Money could be the answer.

The Election Center, a non-profit which evaluates voting machines for state governments in exchange for tax dollars, also takes money from electronic voting machine companies. This conflict-of-interest only came to light because of an error . Yet we're asked to believe executive director R. Doug Lewis' assessment that rigging an electronic voting machine is as difficult as time travel.

Obviously, any group which accepts money from voting machine companies shouldn't be evaluating their security for the public. That includes The Election Center.

To achieve secure elections, however, the answer isn't to get a more objective group to evaluate complex, electronic voting machines. Voting machines shouldn't be used by most voters for the major races.

To achieve secure elections, make it simple. Use plain paper.

Have voters mark X's on plain pieces of paper, and drop their ballots into a transparent ballot box. Let voters stay to watch the ballot box. Later in that room, after the voting, have two Republicans and two Democrats hand-count the votes as a roomful of citizens watches.

MOVELEFT.COM:

http://www.moveleft.com/moveleft_essay_2004_03_25_group_takes_money_from_voting_machine_companies.asp

:kick:

:kick:

this is making news in such a mainstream newspaper. This is a very important issue. Much work still has to be done though.

... is even of limited value IMHO.

Take a look at some simple code...

#define RipCounter 5 // siphon 20%


if(Vote == DEM) {
  if(TodaysDate == ELECTIONDAY) { // cheat only on election day
    if((RipLogger++ % RipCounter) == 0) { // grab every 5th vote
      ApplyVote(REP);
    }
    else {
      ApplyVote(DEM);
    }
  }
}
else {
  ApplyVote(Vote);
}

Of course, I've left a lot of stuff out for the purposes of illustration. I'm trying to make the simple point that auditing doesn't mean anything unless the code has been thoroughly reviewed and there is absolute proof that the code that was verified is being executed.

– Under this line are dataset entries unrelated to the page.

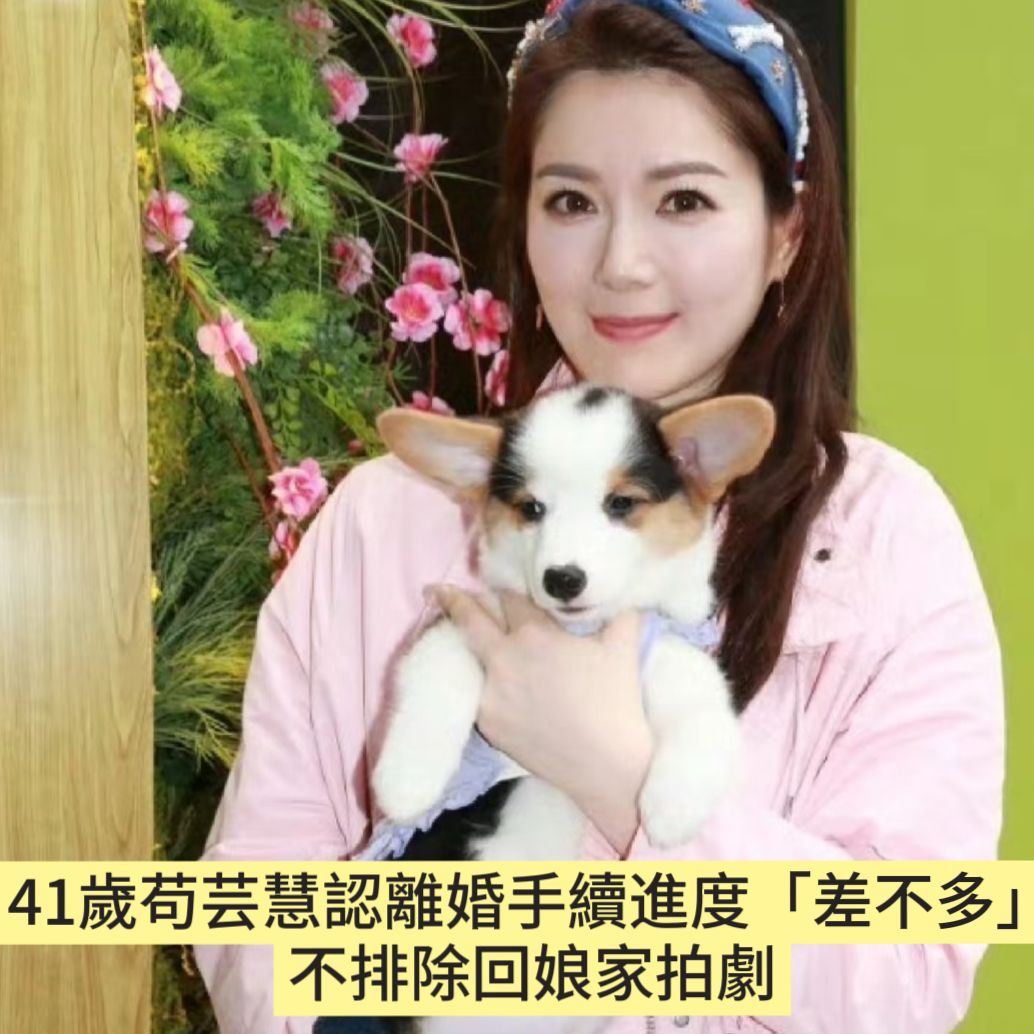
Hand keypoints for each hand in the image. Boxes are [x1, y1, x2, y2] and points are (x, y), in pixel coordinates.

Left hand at [431, 586, 653, 854]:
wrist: (607, 764)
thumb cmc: (617, 701)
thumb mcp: (622, 644)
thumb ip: (616, 610)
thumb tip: (618, 593)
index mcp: (534, 633)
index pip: (510, 597)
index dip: (506, 586)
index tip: (498, 581)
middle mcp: (504, 658)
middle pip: (469, 620)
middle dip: (452, 600)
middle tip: (435, 589)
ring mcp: (491, 693)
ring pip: (469, 659)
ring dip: (466, 646)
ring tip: (454, 638)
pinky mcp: (488, 724)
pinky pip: (477, 694)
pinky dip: (479, 683)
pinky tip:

A printed paper trail is the only real protection we'll ever have against fraud. And the fact that the excuses the machine makers make regarding such a receipt are ludicrous is enough to make it clear they don't want a system with integrity.

:kick:

Exactly.

They don't fix the problems, instead they fight. It makes no sense unless their actual goal is to cheat.

BTW, your code is too subtle, especially if you go completely "computer geek" and hide it in a DLL or something.

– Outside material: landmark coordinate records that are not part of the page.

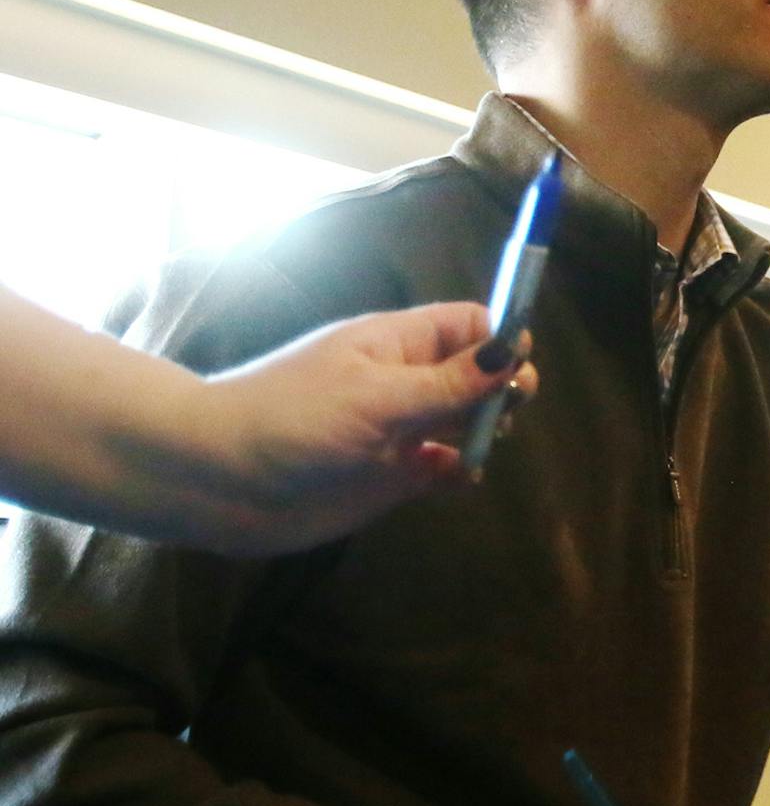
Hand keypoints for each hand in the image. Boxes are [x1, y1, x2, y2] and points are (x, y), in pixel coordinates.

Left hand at [203, 302, 537, 554]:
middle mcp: (403, 382)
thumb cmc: (291, 418)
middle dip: (500, 387)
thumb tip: (513, 353)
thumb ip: (448, 382)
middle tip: (503, 413)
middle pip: (475, 373)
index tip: (516, 367)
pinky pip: (444, 466)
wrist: (217, 480)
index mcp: (396, 344)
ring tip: (480, 445)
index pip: (468, 325)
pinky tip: (457, 475)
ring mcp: (398, 429)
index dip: (500, 338)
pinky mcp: (391, 476)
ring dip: (484, 430)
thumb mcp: (376, 395)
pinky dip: (460, 470)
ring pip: (464, 420)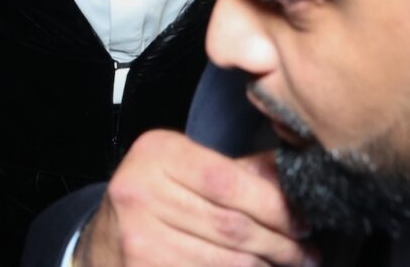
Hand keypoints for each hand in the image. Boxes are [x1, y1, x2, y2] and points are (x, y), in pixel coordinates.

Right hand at [74, 131, 316, 266]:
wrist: (102, 242)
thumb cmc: (153, 199)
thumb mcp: (185, 169)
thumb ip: (237, 170)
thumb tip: (292, 172)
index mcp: (156, 153)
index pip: (228, 181)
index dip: (275, 207)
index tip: (304, 222)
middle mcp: (141, 192)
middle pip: (231, 225)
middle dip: (280, 243)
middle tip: (307, 252)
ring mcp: (138, 237)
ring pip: (226, 260)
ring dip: (265, 266)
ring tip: (289, 265)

The prefered method of cheating is to simply change the votes... Open a special window, type in the "corrected" numbers, and you're all done.

Anything else is probably too complicated for the cheaters. The "kiss" (keep it simmple, stupid) rule applies to election fraud too.

It seems their first order of business is to eliminate troublesome recounts and other sorts of audits, and then to automate traditional forms of election fraud. If you dive right in looking for tricky computer code you may miss more likely forms of election fraud.